1 Field
The invention relates to the field of geophysics.
More particularly, it provides a method of compensating birefringence in reflection seismic surveying.
2 Description Of The Related Art
Birefringence occurs each time a shear wave passes through an elastic domain that is affected by azimuthal anisotropy: the vibrations are then resolved along two perpendicular axes of anisotropy, with vibration S1 and vibration S2 on said two axes propagating at different speeds.
Each time a shear wave that was initially polarized with the polarization of one layer passes through a birefringent layer it becomes projected on the two polarization directions of the new layer.
In this way, the number of components in a signal is multiplied by two each time it passes through a layer having birefringent characteristics that differ from those of the preceding layer.
After passing through a plurality of such birefringent layers, the initial wave S is replaced by two sequences of waves, each polarized on the anisotropy axis of the last medium to be passed through, with each of these sequences comprising a sum of 2n−1 components, where n is the number of layer interfaces through which the wave has passed.

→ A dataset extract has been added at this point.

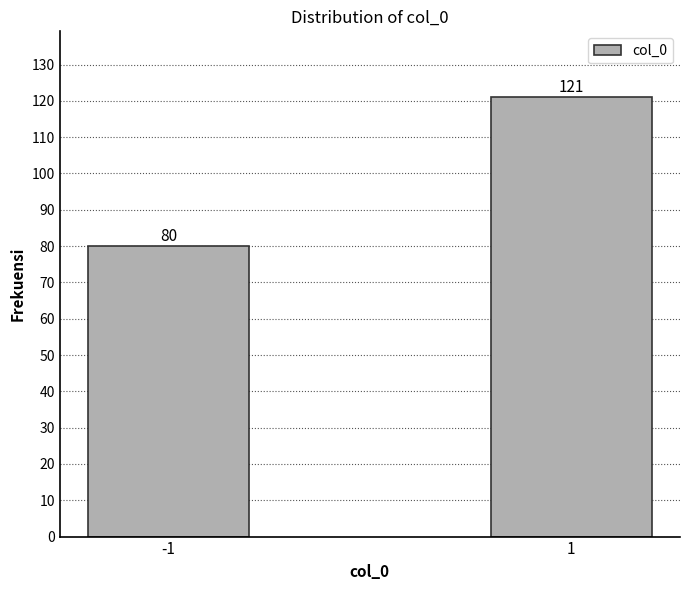

Reading left to right, list all the values displayed in this chart.

-1=80	1=121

Thus, on leaving the last layer, a set of signal components is obtained in a first polarization together with a set of signal components in the second polarization.
In seismic applications, birefringency presents two opposing aspects.
It presents a positive aspect since it is theoretically possible to perform inversion for each layer and obtain the orientation of the anisotropy axes and the delay between slow propagation and fast propagation, and these parameters are of interest in exploring for oil (characterizing fractures).
It also presents a negative aspect since the complexity of the resulting sequence of 2n waves recorded by the seismic sensors confuses the final message. Birefringence needs to be inverted by calculation to recover the full potential of the exploration.
In the specification below, “dn” represents, for each layer n passed through, the time delay introduced between slow propagation S2 and fast propagation S1 (where n is an integer number corresponding to an index for the layers); “an” corresponds to the angle that exists between the fast axis of the layer n−1 and the fast axis of the layer n.
Algorithms are already known that make it possible to look for the parameters a and d relating to passing through a single layer.
These parameters a and d are generally calculated for trace portions having a duration of about 100 milliseconds (ms) (R. M. Alford, 1986, “Shear data in the presence of azimuthal anisotropy” SEG exp. abs., pp. 476-479; H. B. Lynn and Thomsen, 1990, “Reflection shear wave data collected near the principal axes of azimuthal anisotropy” Geophysics 55 (2), 147; L. A. Thomsen, I. Tsvankin, M. C. Mueller, 1995 “Layer stripping of azimuthal anisotropy from reflection shear wave data” SEG exp. abs., pp. 289-292; R. J. Garotta, “Detection of azimuthal anisotropy” 1989, SEG exp. abs., pp. 861-863).